### [Excerpt]
.....
Sengul, et al.            Expires June 22, 2020                [Page 10]


Internet-Draft           MQTT-TLS profile of ACE           December 2019


2.2.3.  Transporting Access Token Inside the MQTT CONNECT

   This section describes how the Client transports the token to the
   Broker (RS) inside the CONNECT message.  If this method is used, the
   Client TLS connection is expected to be anonymous, and the Broker is
   authenticated during the TLS connection set-up.  The approach
   described in this section is similar to an earlier proposal by
   Fremantle et al.  [fremantle14].

   Figure 2 shows the structure of the MQTT CONNECT message used in MQTT
   v5.0.  A CONNECT message is composed of a fixed header, a variable
   header and a payload.  The fixed header contains the Control Packet
   Type (CPT), Reserved, and Remaining Length fields.  The Variable
   Header contains the Protocol Name, Protocol Level, Connect Flags,
   Keep Alive, and Properties fields.  The Connect Flags in the variable
   header specify the properties of the MQTT session.  It also indicates
   the presence or absence of some fields in the Payload.  The payload
   contains one or more encoded fields, namely a unique Client
   identifier for the Client, a Will Topic, Will Payload, User Name and
   Password.  All but the Client identifier can be omitted depending on
   flags in the Variable Header.

          0            8            16            24            32
          +------------------------------------------------------+
          |CPT=1 | Rsvd.|Remaining len.| Protocol  name len. = 4 |
          +------------------------------------------------------+
          |                      'M' 'Q' 'T' 'T'                 |
          +------------------------------------------------------+
          | Proto.level=5|Connect flags|          Keep alive     |
          +------------------------------------------------------+
          |                 Property length                      |
          |          Auth. Method (0x15) | 'ace'                 |
          |          Auth. Data (0x16)   | empty or token or     |
          |                                token + PoP data      |
          +------------------------------------------------------+
          |                     Payload                          |
          +------------------------------------------------------+

    Figure 2: MQTT v5 CONNECT control message with ACE authentication.
                         (CPT=Control Packet Type)
.....
### [Entries provided]

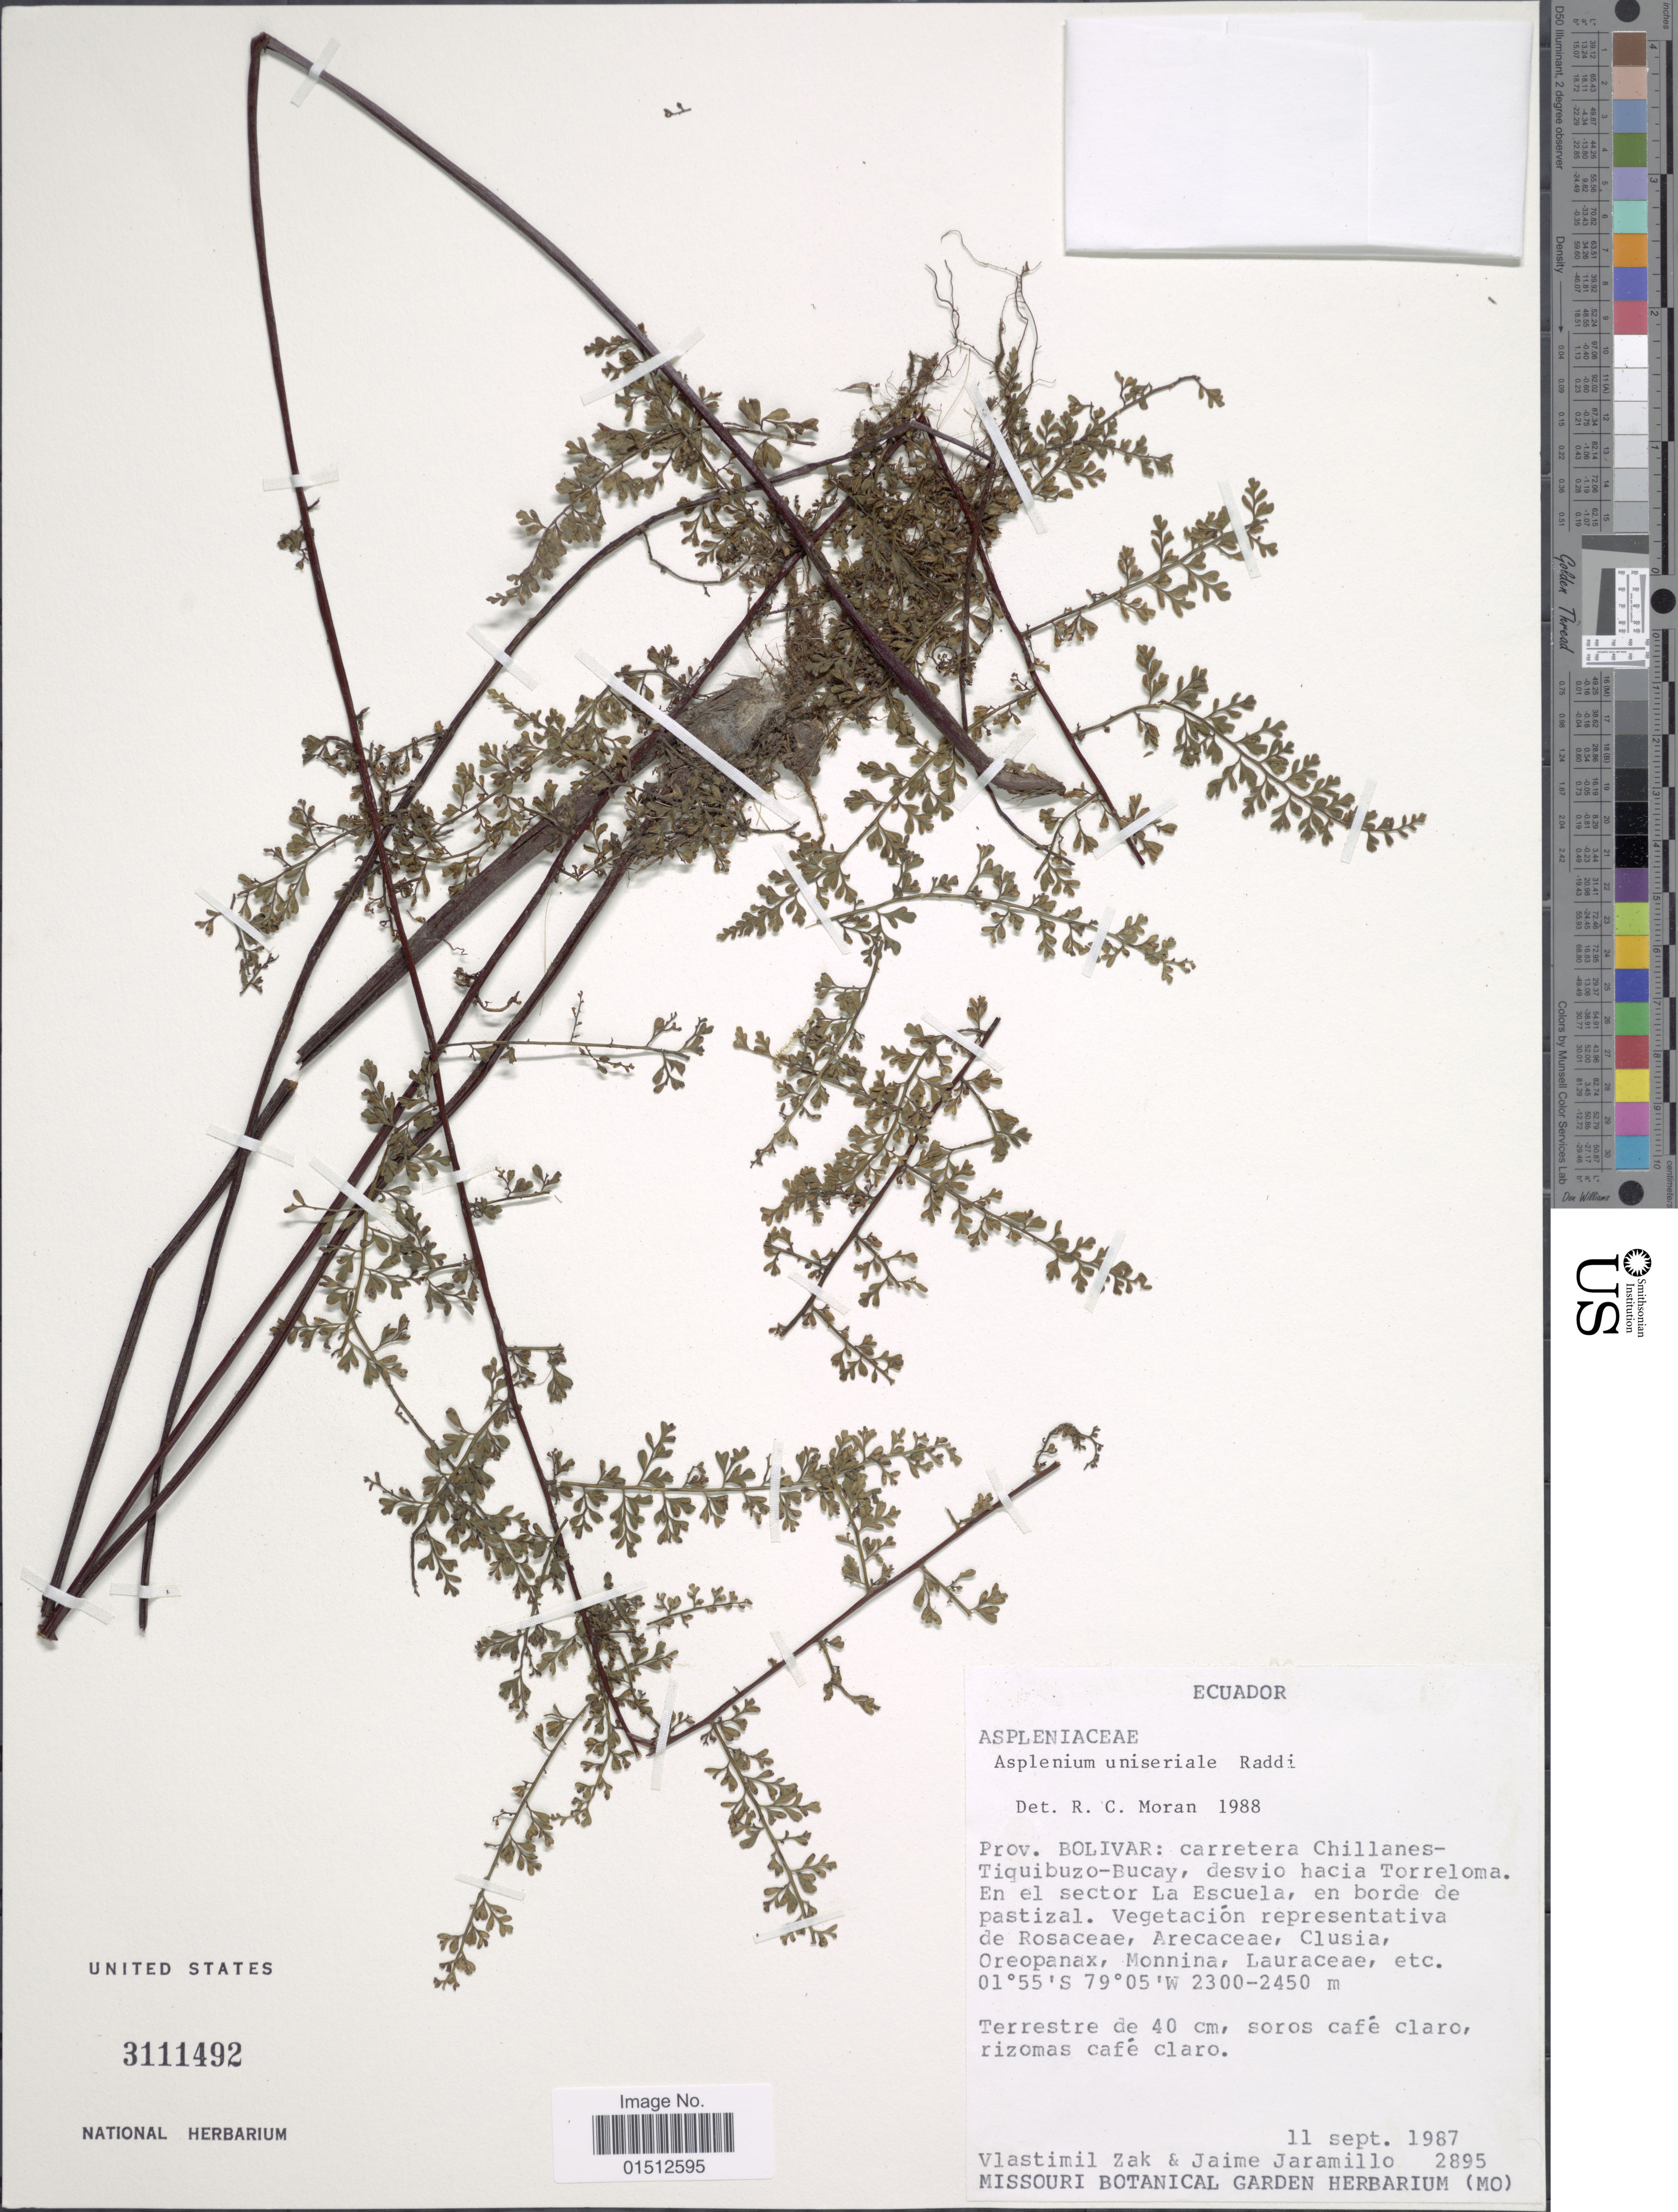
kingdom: Plantae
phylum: Tracheophyta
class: Polypodiopsida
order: Polypodiales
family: Aspleniaceae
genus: Asplenium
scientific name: Asplenium radicans var. uniserale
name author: (Raddi) L.D. Gómez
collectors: V. Zak & J. L. Jaramillo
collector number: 2895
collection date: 1987-09-11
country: Ecuador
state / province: Bolívar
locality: Ecuador, Prov. Bolivar: carretera Chillanes- Tiquibuzo-Bucay, desvio hacia Torreloma. En el sector La Escuela, en borde de pastizal.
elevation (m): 2300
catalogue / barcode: US 3111492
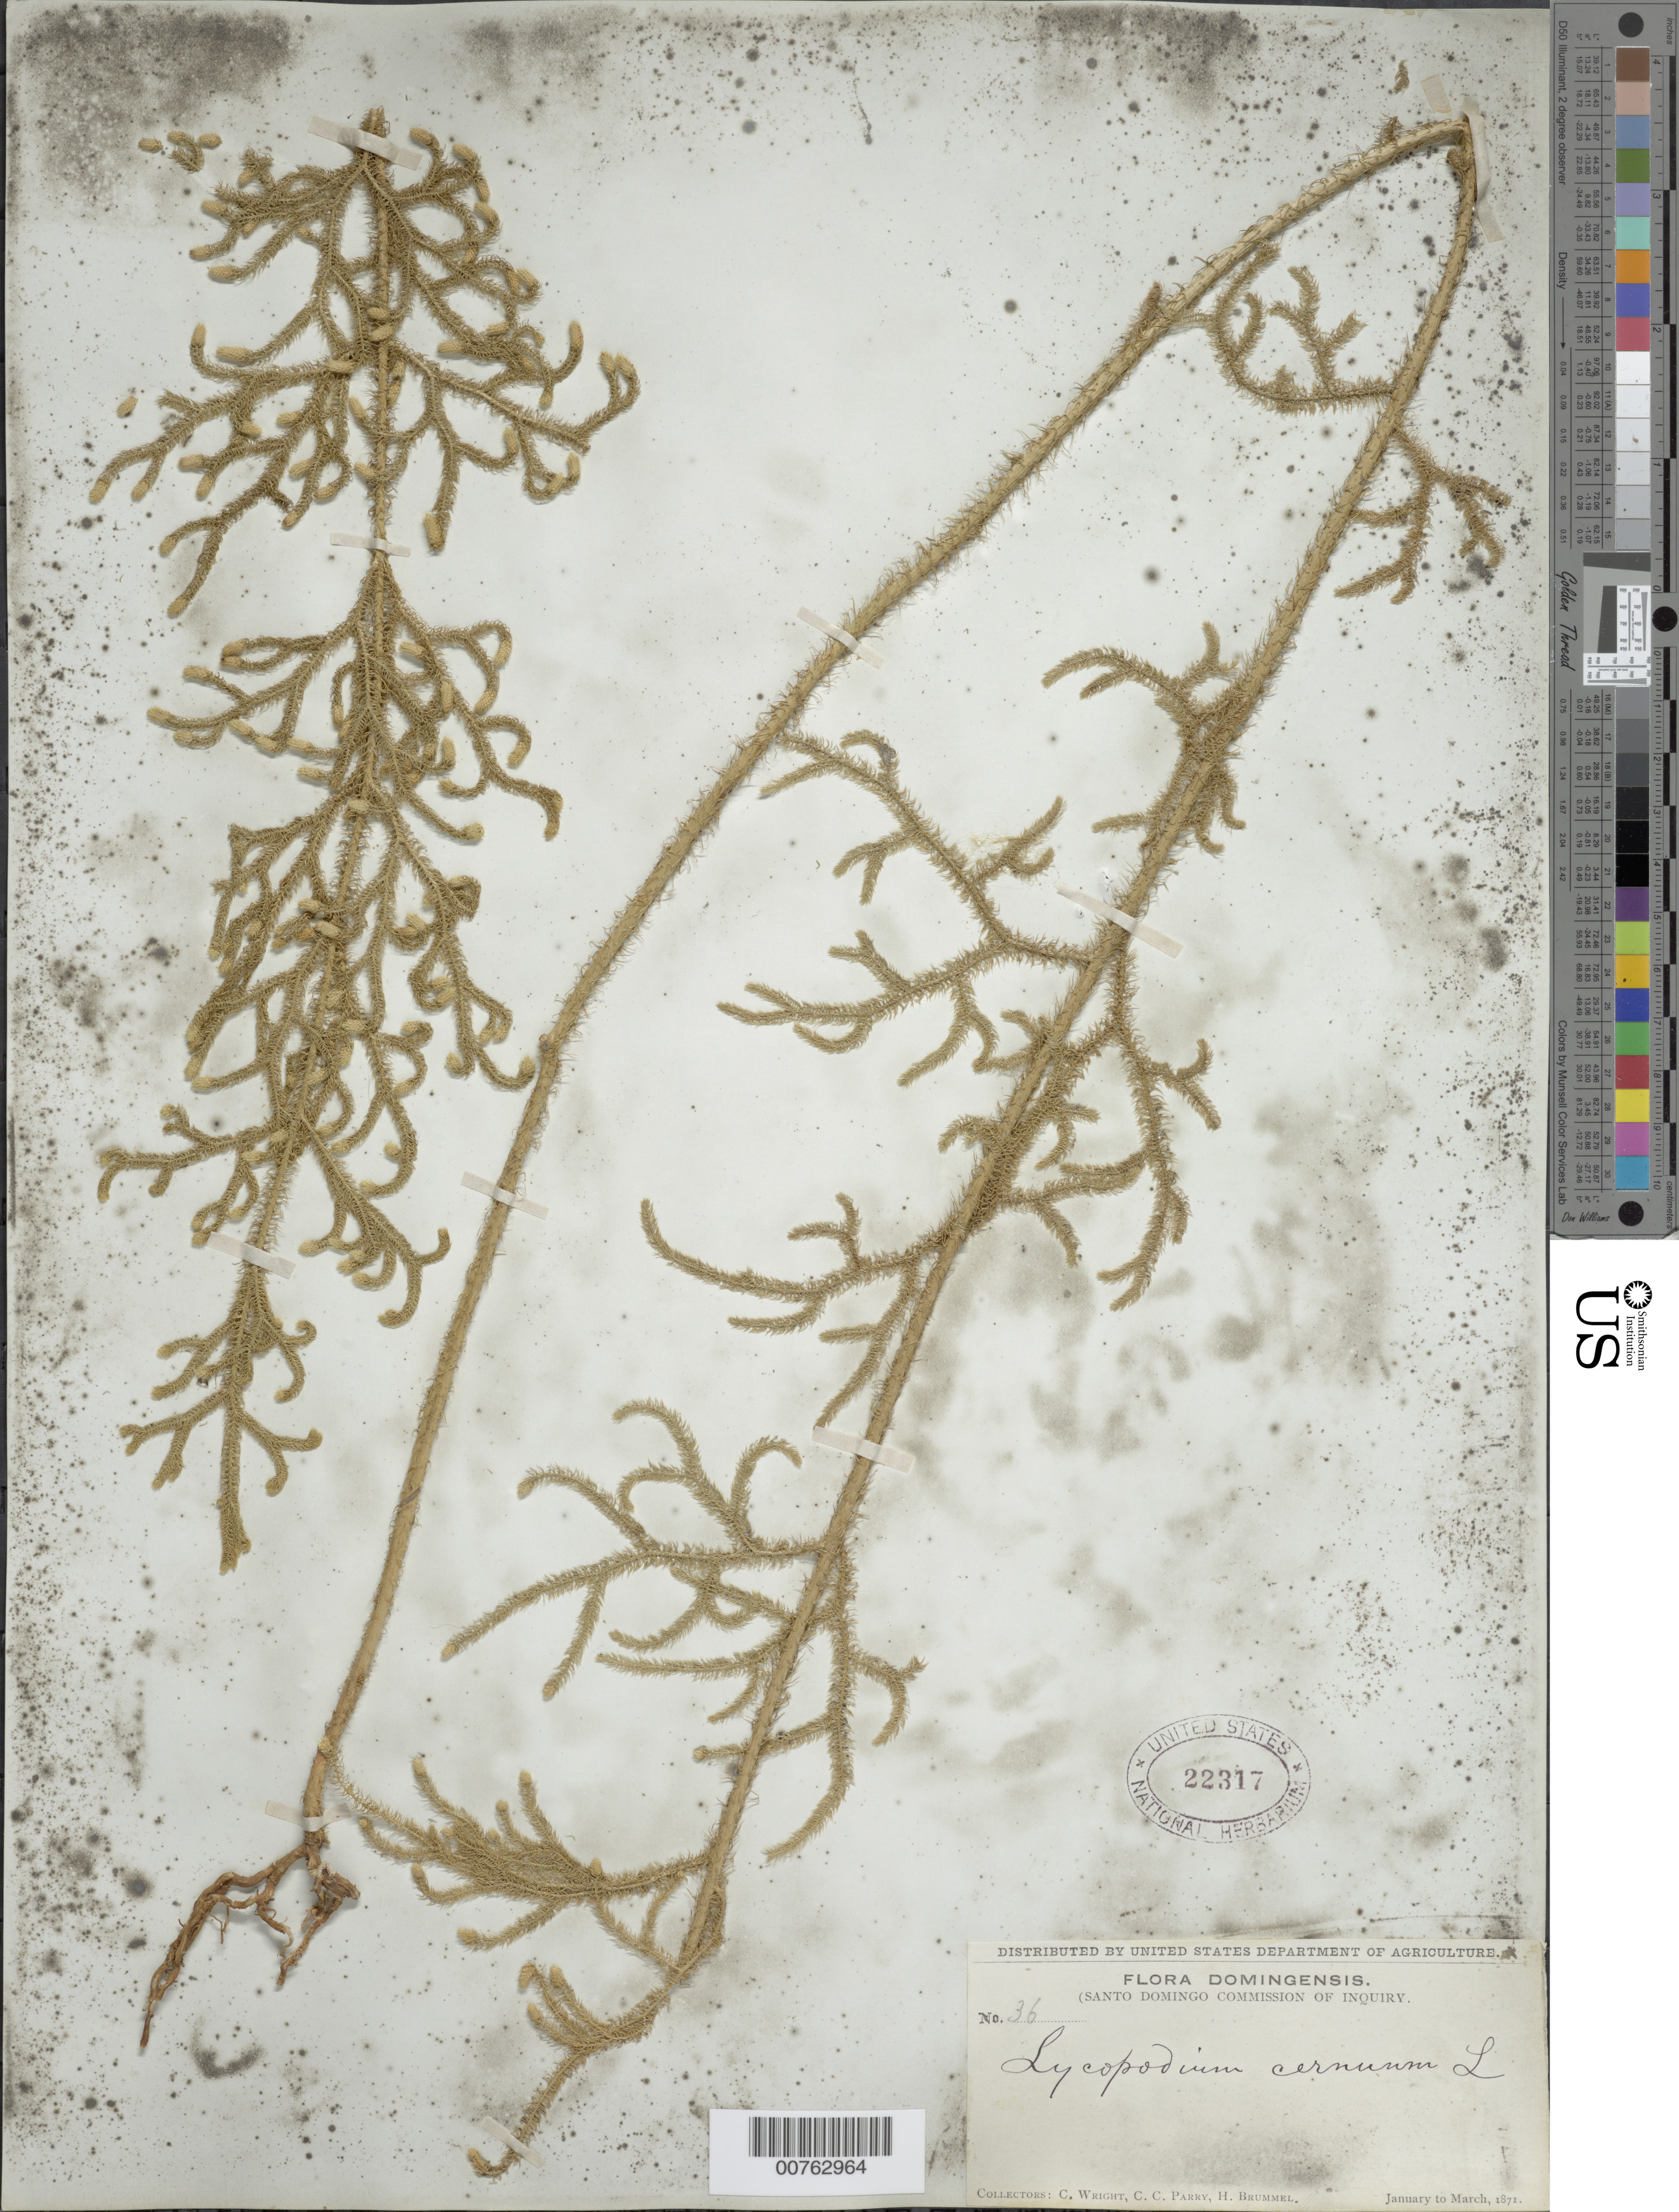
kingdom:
.....
### [Exercise requirements]
- A) Name every field that the prose of the MQTT excerpt lists as part of the Variable Header of a CONNECT message.
- B) Copy the lines of the entries verbatim, beginning at the line that contains "country: Ecuador" and continuing through the end of the entries, including both ends. Omit the pictures.
The MQTT excerpt and the entries are separate, unrelated material.

### [Outputs for the tasks]
- A)
Protocol Name
Protocol Level
Connect Flags
Keep Alive
Properties

- B)
country: Ecuador
state / province: Bolívar
locality: Ecuador, Prov. Bolivar: carretera Chillanes- Tiquibuzo-Bucay, desvio hacia Torreloma. En el sector La Escuela, en borde de pastizal.
elevation (m): 2300
catalogue / barcode: US 3111492
kingdom:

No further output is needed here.